What needs to be done ::
Look below for the line containing "This module provides"; from there, print each line exactly up to and including the line containing "group(s) they are in.)", and stop.

____

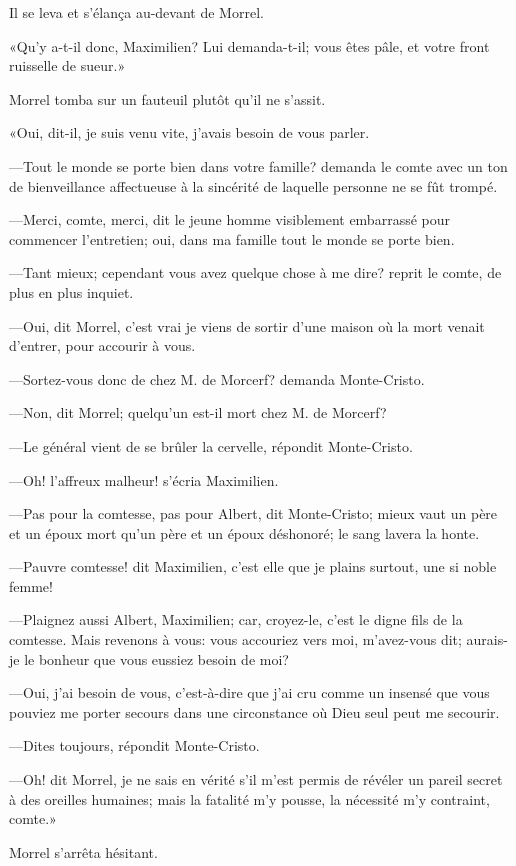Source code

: Il se leva et s'élança au-devant de Morrel. 

«Qu'y a-t-il donc, Maximilien? Lui demanda-t-il; vous êtes pâle, et votre front ruisselle de sueur.» 

Morrel tomba sur un fauteuil plutôt qu'il ne s'assit. 

«Oui, dit-il, je suis venu vite, j'avais besoin de vous parler. 

—Tout le monde se porte bien dans votre famille? demanda le comte avec un ton de bienveillance affectueuse à la sincérité de laquelle personne ne se fût trompé. 

—Merci, comte, merci, dit le jeune homme visiblement embarrassé pour commencer l'entretien; oui, dans ma famille tout le monde se porte bien. 

—Tant mieux; cependant vous avez quelque chose à me dire? reprit le comte, de plus en plus inquiet. 

—Oui, dit Morrel, c'est vrai je viens de sortir d'une maison où la mort venait d'entrer, pour accourir à vous. 

—Sortez-vous donc de chez M. de Morcerf? demanda Monte-Cristo. 

—Non, dit Morrel; quelqu'un est-il mort chez M. de Morcerf? 

—Le général vient de se brûler la cervelle, répondit Monte-Cristo. 

—Oh! l'affreux malheur! s'écria Maximilien. 

—Pas pour la comtesse, pas pour Albert, dit Monte-Cristo; mieux vaut un père et un époux mort qu'un père et un époux déshonoré; le sang lavera la honte. 

—Pauvre comtesse! dit Maximilien, c'est elle que je plains surtout, une si noble femme! 

—Plaignez aussi Albert, Maximilien; car, croyez-le, c'est le digne fils de la comtesse. Mais revenons à vous: vous accouriez vers moi, m'avez-vous dit; aurais-je le bonheur que vous eussiez besoin de moi? 

—Oui, j'ai besoin de vous, c'est-à-dire que j'ai cru comme un insensé que vous pouviez me porter secours dans une circonstance où Dieu seul peut me secourir. 

—Dites toujours, répondit Monte-Cristo. 

—Oh! dit Morrel, je ne sais en vérité s'il m'est permis de révéler un pareil secret à des oreilles humaines; mais la fatalité m'y pousse, la nécessité m'y contraint, comte.» 

Morrel s'arrêta hésitant. 


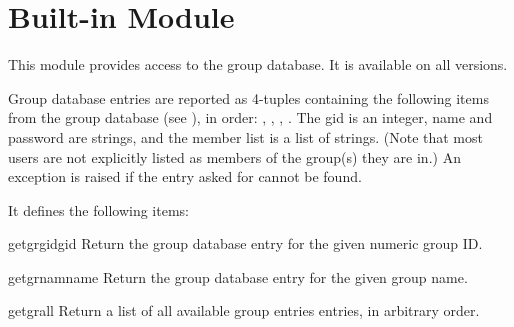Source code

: \section{Built-in Module }

This module provides access to the \UNIX{} group database.
It is available on all \UNIX{} versions.

Group database entries are reported as 4-tuples containing the
following items from the group database (see ), in order:
,
,
,
.
The gid is an integer, name and password are strings, and the member
list is a list of strings.
(Note that most users are not explicitly listed as members of the
group(s) they are in.)
An exception is raised if the entry asked for cannot be found.

It defines the following items:

\renewcommand{\indexsubitem}{(in module grp)}
\begin{funcdesc}{getgrgid}{gid}
Return the group database entry for the given numeric group ID.
\end{funcdesc}

\begin{funcdesc}{getgrnam}{name}
Return the group database entry for the given group name.
\end{funcdesc}

\begin{funcdesc}{getgrall}{}
Return a list of all available group entries entries, in arbitrary order.
\end{funcdesc}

____

Expected output ::
This module provides access to the \UNIX{} group database.
It is available on all \UNIX{} versions.

Group database entries are reported as 4-tuples containing the
following items from the group database (see ), in order:
,
,
,
.
The gid is an integer, name and password are strings, and the member
list is a list of strings.
(Note that most users are not explicitly listed as members of the
group(s) they are in.)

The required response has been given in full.